Accelerating Training Using Multi GPUs

Experimental

The Training Environment: Athena

Training Data: A subset was random selected 1000 samples from HKUST training dataset.

Network: LAS Model

Primary Network Configuration: NUM_EPOCHS 1, BATCH_SIZE 10

The training time is changed by different number of server and GPU when using Horovod+Tensorflow. At the same time, the training data and network structure etc still keep same to train one epoch. These results of experiment are shown below:

The training time using Horovod+Tensorflow(Character)

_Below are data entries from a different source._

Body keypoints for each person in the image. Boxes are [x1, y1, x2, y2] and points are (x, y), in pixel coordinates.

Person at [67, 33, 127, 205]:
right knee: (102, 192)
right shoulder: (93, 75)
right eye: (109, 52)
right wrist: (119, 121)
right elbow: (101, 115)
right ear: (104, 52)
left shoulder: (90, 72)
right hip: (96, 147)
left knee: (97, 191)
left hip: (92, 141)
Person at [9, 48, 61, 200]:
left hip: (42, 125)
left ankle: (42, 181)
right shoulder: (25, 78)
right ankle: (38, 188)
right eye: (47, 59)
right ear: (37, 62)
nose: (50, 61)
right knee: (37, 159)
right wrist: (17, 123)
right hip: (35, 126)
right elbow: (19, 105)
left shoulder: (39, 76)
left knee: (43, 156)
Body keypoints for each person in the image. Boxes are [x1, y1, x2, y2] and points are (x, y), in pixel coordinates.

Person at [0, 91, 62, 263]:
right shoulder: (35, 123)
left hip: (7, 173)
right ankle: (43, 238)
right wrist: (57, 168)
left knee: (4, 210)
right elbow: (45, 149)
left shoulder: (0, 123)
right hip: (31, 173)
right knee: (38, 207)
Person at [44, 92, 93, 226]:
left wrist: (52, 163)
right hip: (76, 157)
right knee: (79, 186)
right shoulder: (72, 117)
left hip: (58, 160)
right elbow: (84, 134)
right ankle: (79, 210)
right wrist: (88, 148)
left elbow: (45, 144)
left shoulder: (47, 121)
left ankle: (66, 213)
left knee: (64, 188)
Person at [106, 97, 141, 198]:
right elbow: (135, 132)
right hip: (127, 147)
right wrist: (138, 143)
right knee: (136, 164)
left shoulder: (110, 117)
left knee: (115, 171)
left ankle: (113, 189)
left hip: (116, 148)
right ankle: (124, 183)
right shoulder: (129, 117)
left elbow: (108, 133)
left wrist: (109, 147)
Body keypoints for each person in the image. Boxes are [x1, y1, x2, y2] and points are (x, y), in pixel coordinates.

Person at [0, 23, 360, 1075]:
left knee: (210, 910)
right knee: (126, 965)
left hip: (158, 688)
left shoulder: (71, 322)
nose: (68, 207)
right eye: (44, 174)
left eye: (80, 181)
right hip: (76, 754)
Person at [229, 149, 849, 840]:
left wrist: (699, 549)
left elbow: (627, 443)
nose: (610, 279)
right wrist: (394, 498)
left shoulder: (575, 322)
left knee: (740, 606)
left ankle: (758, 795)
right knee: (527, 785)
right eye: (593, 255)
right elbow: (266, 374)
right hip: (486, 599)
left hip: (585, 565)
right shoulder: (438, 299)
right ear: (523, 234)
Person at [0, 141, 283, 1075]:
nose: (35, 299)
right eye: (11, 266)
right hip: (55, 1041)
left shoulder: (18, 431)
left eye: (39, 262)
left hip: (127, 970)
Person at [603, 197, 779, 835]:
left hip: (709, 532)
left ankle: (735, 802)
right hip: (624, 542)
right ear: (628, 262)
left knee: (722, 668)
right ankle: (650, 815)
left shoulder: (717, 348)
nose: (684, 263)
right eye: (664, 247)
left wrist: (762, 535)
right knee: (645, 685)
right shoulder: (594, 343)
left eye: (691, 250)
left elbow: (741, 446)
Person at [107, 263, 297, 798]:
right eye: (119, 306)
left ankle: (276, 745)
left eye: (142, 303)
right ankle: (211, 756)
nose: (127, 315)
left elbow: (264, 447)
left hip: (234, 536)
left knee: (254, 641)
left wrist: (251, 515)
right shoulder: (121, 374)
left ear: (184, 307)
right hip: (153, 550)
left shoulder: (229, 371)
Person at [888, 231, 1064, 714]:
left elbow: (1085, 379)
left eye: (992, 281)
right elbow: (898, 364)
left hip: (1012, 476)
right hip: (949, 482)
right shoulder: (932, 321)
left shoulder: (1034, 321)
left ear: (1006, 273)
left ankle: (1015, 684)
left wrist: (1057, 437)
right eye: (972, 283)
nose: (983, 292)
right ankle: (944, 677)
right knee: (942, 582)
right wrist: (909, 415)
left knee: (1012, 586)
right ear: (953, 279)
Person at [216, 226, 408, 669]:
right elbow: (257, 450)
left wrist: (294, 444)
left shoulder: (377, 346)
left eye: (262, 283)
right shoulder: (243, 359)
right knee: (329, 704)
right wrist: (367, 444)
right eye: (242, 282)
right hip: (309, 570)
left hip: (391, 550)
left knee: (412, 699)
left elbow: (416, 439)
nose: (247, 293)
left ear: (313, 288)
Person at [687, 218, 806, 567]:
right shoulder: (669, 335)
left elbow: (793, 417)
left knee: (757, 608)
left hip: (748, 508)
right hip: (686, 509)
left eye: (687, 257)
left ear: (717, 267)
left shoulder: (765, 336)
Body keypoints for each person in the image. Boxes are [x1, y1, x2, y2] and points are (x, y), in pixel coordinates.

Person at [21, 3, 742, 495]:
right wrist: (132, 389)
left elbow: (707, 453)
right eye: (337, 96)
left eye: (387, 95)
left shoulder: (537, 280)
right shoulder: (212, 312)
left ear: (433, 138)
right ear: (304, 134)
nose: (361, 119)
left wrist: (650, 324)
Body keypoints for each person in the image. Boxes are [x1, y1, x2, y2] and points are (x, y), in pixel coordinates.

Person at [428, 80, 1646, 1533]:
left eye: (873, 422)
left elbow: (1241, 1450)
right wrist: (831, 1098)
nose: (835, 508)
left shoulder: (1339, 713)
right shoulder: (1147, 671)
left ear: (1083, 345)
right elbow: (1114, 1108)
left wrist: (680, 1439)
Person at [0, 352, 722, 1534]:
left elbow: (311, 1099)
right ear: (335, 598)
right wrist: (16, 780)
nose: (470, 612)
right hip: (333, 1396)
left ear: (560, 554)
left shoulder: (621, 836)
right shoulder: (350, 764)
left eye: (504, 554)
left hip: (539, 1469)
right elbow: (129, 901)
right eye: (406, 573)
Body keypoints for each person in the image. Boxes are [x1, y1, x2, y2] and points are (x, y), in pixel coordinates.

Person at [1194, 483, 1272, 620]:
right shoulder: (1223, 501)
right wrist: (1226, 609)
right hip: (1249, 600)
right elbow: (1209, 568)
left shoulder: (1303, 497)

Server and GPU number 1S - 1GPU 1S - 2GPU 1S - 3GPU 1S - 4GPU 2S - 2GPU 2S - 4GPU 2S - 6GPU 2S - 8GPU
Training time(s/1 epoch) 121.409 83.111 61.607 54.507 82.486 49.888 33.333 28.101

The Result Analysis

  1. As shown in Table above, training time gets shorter when more GPUs are used. The speedup using four GPU is 2.2 times compared to using one GPU.

  2. The communication overhead is really small between difference server using Horovod. We have trained model with same structure respectively using 1 servers with 2 GPUs and using 2 servers with 1 GPU each. The total training time is almost the same.